Colon examination. This test (flexible colonoscopy or sigmoidoscopy) involves inserting a flexible tube with a small camera at its tip into the colon to look for areas of inflammation and pseudo-membranes.
How is infectious colitis treated?
The first step in treating infectious colitis is to stop taking antibiotics that have triggered the infection. Depending on the severity of your infection, treatment may include the following:
- Antibiotics. Ironically, the standard treatment for C. difficile is another antibiotic. These antibiotics prevent Clostridium difficile bacteria from growing, which treats diarrhea and other complications.
- Surgery. For people who have severe pain, organ failure, toxic enlargement of the colon, or inflammation of the lining of the abdominal wall, surgery to remove the affected part of the colon may be the only option.
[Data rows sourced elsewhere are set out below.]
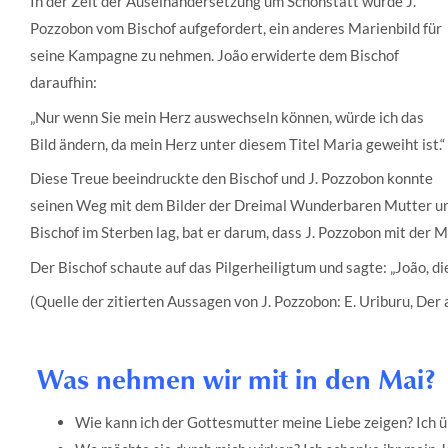
In der Zeit der Auseinandersetzung um Schönstatt wurde J.
Pozzobon vom Bischof aufgefordert, ein anderes Marienbild für
seine Kampagne zu nehmen. João erwiderte dem Bischof
daraufhin:
„Nur wenn Sie mein Herz auswechseln können, würde ich das
Bild ändern, da mein Herz unter diesem Titel Maria geweiht ist.“
Diese Treue beeindruckte den Bischof und J. Pozzobon konnte
seinen Weg mit dem Bilder der Dreimal Wunderbaren Mutter und
Bischof im Sterben lag, bat er darum, dass J. Pozzobon mit der
Der Bischof schaute auf das Pilgerheiligtum und sagte: „João, d
(Quelle der zitierten Aussagen von J. Pozzobon: E. Uriburu, Der
Was nehmen wir mit in den Mai?
Wie kann ich der Gottesmutter meine Liebe zeigen? Ich üb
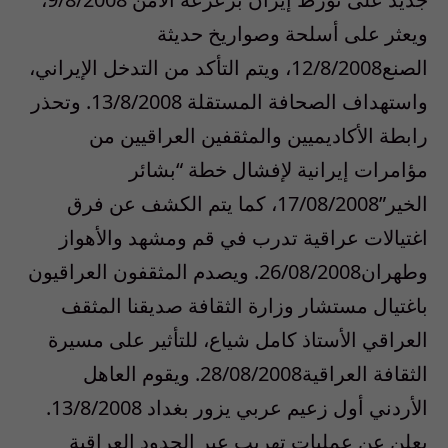
ويعثر على أسلحة وصواريخ حديثة
الصنع12/8/2008، ويتم التأكد من التدخل الإيراني،
واستهداف الصحافة المستقلة 13/8/2008. وتحذر
رابطة الأكاديميين والمثقفين العراقيين من
مؤامرات إيرانية لإفشال خطة “بشائر
الخير”17/08/2008، كما يتم الكشف عن فرق
اغتيالات عراقية تدرب في قم ومشهد والأهواز
وطهران26/08/2008. ويصدم المثقفون العراقيون
باغتيال مستشار وزارة الثقافة صديقنا المثقف
العراقي الأستاذ كامل شياع، للتأثير على مسيرة
الثقافة العراقية28/08/2008. ويقوم العاهل
الأردني أول زعيم عربي يزور بغداد 13/8/2008.
يعلن عن عمليات تهريب عبر الحدود العراقية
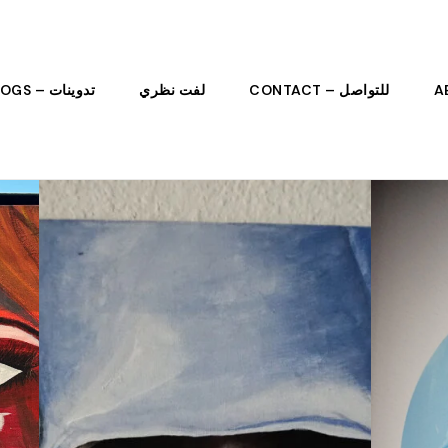
للتواصل – CONTACT
لفت نظري
تدوينات – BLOGS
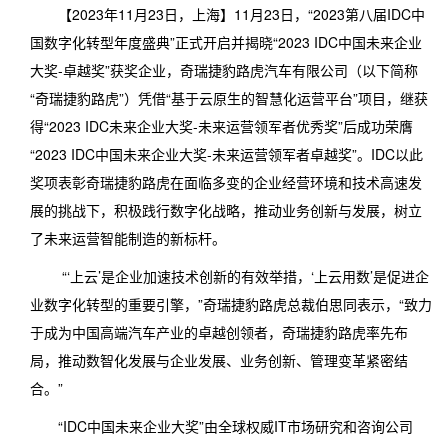
图片中心
【2023年11月23日，上海】11月23日，“2023第八届IDC中
雇主文化
国数字化转型年度盛典”正式开启并揭晓“2023 IDC中国未来企业
视频中心
大奖-卓越奖”获奖企业，奇瑞捷豹路虎汽车有限公司（以下简称
社会招聘
“奇瑞捷豹路虎”）凭借“基于云原生的智慧化运营平台”项目，继获
得“2023 IDC未来企业大奖-未来运营领军者优秀奖”后成功荣膺
联系我们
“2023 IDC中国未来企业大奖-未来运营领军者卓越奖”。IDC以此
奖项表彰奇瑞捷豹路虎在面临多变的企业经营环境和技术高速发
展的挑战下，积极践行数字化战略，推动业务创新与发展，树立
了未来运营智能制造的新标杆。
“‘上云’是企业加速技术创新的有效举措，‘上云用数’是促进企
业数字化转型的重要引擎，”奇瑞捷豹路虎总裁伯思同表示，“致力
于成为中国高端汽车产业的卓越创领者，奇瑞捷豹路虎率先布
局，推动数智化发展与企业发展、业务创新、管理变革紧密结
合。”
“IDC中国未来企业大奖”由全球权威IT市场研究和咨询公司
- Fecal microbiota transplant (FMT). The healthy gut bacteria are restored by placing the stool of another person (donor) into the patient’s colon through a colonoscope or nasogastric tube. Donors are examined to ensure they are free of any medical conditions, blood is tested to ensure that it is clear of infection, and the stool is carefully examined to ensure that there are no parasites, viruses, and other infectious bacteria before it is used in a microbiota.